# DICE Ipod Integration Kit - It's here!



## gregscha (Apr 26, 2006)

Dension started shipping these units last week and I installed mine this weekend. I have a BMW 2001 5 series, with wiring in the trunk for a CD changer. The Dice plugs into the CD changer wiring and then you plug in a connector for the Ipod. (I've yet to run the wiring into the car because you have to remove panels, seats, carpeting and I'm going to let a pro do that) Once plugged in, you turn on the radio and select the CD changer, voila, the Ipod is part of the sound system and sounds as good as the CD player. You can control the Ipod from the radio, or the buttons on the steering wheel, or navigate with the Ipod itself. Song and artist information are displayed on the radios readout. 

So far, I'm a happy camper. The sound is terrific and it is pretty cool to swith to the next track just by hitting a button on the steering wheel. Icing on the cake is having the track info displayed on the radio.

I paid $165 direct from Dension. I called their customer service and got good information before I ordered.


----------



## Ernö (Aug 26, 2005)

I performed the install for my ice>link (same wiring as the dice) and so have a lot of other 'festers. You might want to check with Tom @ eas for instructions and see if you'd like to take a stab at it before forking out the $$ to get this done at an auto shop. 

Good to hear the dice review - I ordered mine yesterday and can't wait to plug it in. :thumbup:


----------



## truelies (Apr 15, 2006)

(I've yet to run the wiring into the car because you have to remove panels, seats, carpeting and I'm going to let a pro do that)

I also interested in this, it seems very difficult to install? Need to remove seats?


----------



## tom @ eas (May 5, 2004)

truelies said:


> (I've yet to run the wiring into the car because you have to remove panels, seats, carpeting and I'm going to let a pro do that)
> 
> I also interested in this, it seems very difficult to install? Need to remove seats?


I always recommend removing the backseat to the cleanest install.

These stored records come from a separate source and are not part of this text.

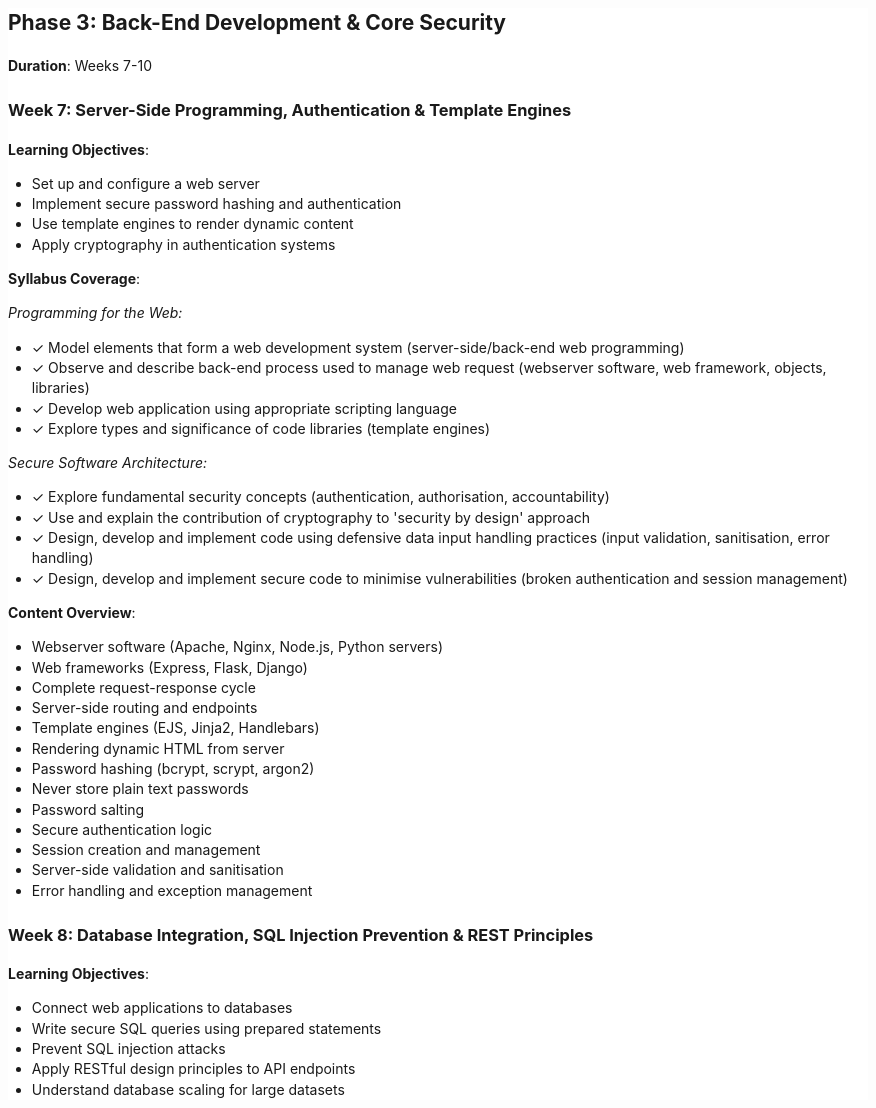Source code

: ## Phase 3: Back-End Development & Core Security

**Duration**: Weeks 7-10  

### Week 7: Server-Side Programming, Authentication & Template Engines

**Learning Objectives**:
- Set up and configure a web server
- Implement secure password hashing and authentication
- Use template engines to render dynamic content
- Apply cryptography in authentication systems

**Syllabus Coverage**:

*Programming for the Web:*

- ✓ Model elements that form a web development system (server-side/back-end web programming)
- ✓ Observe and describe back-end process used to manage web request (webserver software, web framework, objects, libraries)
- ✓ Develop web application using appropriate scripting language
- ✓ Explore types and significance of code libraries (template engines)

*Secure Software Architecture:*

- ✓ Explore fundamental security concepts (authentication, authorisation, accountability)
- ✓ Use and explain the contribution of cryptography to 'security by design' approach
- ✓ Design, develop and implement code using defensive data input handling practices (input validation, sanitisation, error handling)
- ✓ Design, develop and implement secure code to minimise vulnerabilities (broken authentication and session management)

**Content Overview**:

- Webserver software (Apache, Nginx, Node.js, Python servers)
- Web frameworks (Express, Flask, Django)
- Complete request-response cycle
- Server-side routing and endpoints
- Template engines (EJS, Jinja2, Handlebars)
- Rendering dynamic HTML from server
- Password hashing (bcrypt, scrypt, argon2)
- Never store plain text passwords
- Password salting
- Secure authentication logic
- Session creation and management
- Server-side validation and sanitisation
- Error handling and exception management

### Week 8: Database Integration, SQL Injection Prevention & REST Principles

**Learning Objectives**:

- Connect web applications to databases
- Write secure SQL queries using prepared statements
- Prevent SQL injection attacks
- Apply RESTful design principles to API endpoints
- Understand database scaling for large datasets
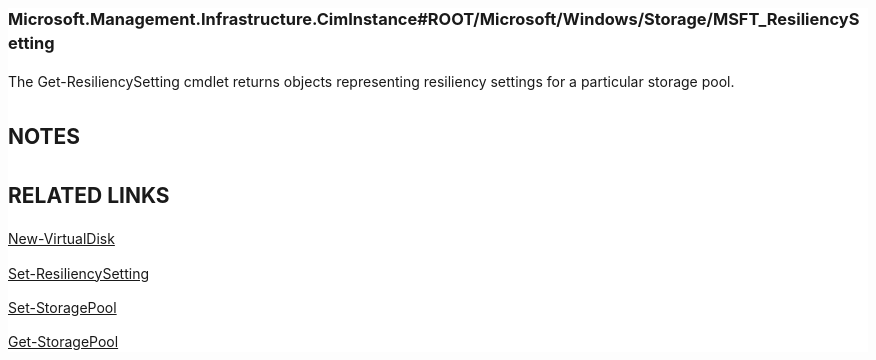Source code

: ### Microsoft.Management.Infrastructure.CimInstance#ROOT/Microsoft/Windows/Storage/MSFT_ResiliencySetting
The Get-ResiliencySetting cmdlet returns objects representing resiliency settings for a particular storage pool.

## NOTES

## RELATED LINKS

[New-VirtualDisk](./New-VirtualDisk.md)

[Set-ResiliencySetting](./Set-ResiliencySetting.md)

[Set-StoragePool](./Set-StoragePool.md)

[Get-StoragePool](./Get-StoragePool.md)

This only take an additional 5 minutes of your time to do, it's very simple.

We offer the DICE kits as well on our website, in stock and ready to ship:

*DICE iPod Integration Kit for BMW*
http://www.europeanautosource.com/product_info.php?cPath=67_69_135&products_id=268


----------



## alphabetsoop (May 17, 2006)

tom @ eas said:


> I always recommend removing the backseat to the cleanest install. This only take an additional 5 minutes of your time to do, it's very simple.


I can see how to remove the bench part of the backseat but how is the backrest removed? I do not have the fold down seats


----------



## tom @ eas (May 5, 2004)

alphabetsoop said:


> I can see how to remove the bench part of the backseat but how is the backrest removed? I do not have the fold down seats


We have a full tutorial posted on the support section of our website:

http://www.europeanautosource.com/support-center/index.php?x=&mod_id=2&id=40


----------



## 2006bmw750li (Dec 31, 2005)

Any idea when the iPod kit for the current 7 series will be available Tom?


----------



## tom @ eas (May 5, 2004)

2006bmw750li said:


> Any idea when the iPod kit for the current 7 series will be available Tom?


The kits should be arriving by end of Summer.


----------



## 2006bmw750li (Dec 31, 2005)

Thanks, we can't wait.


----------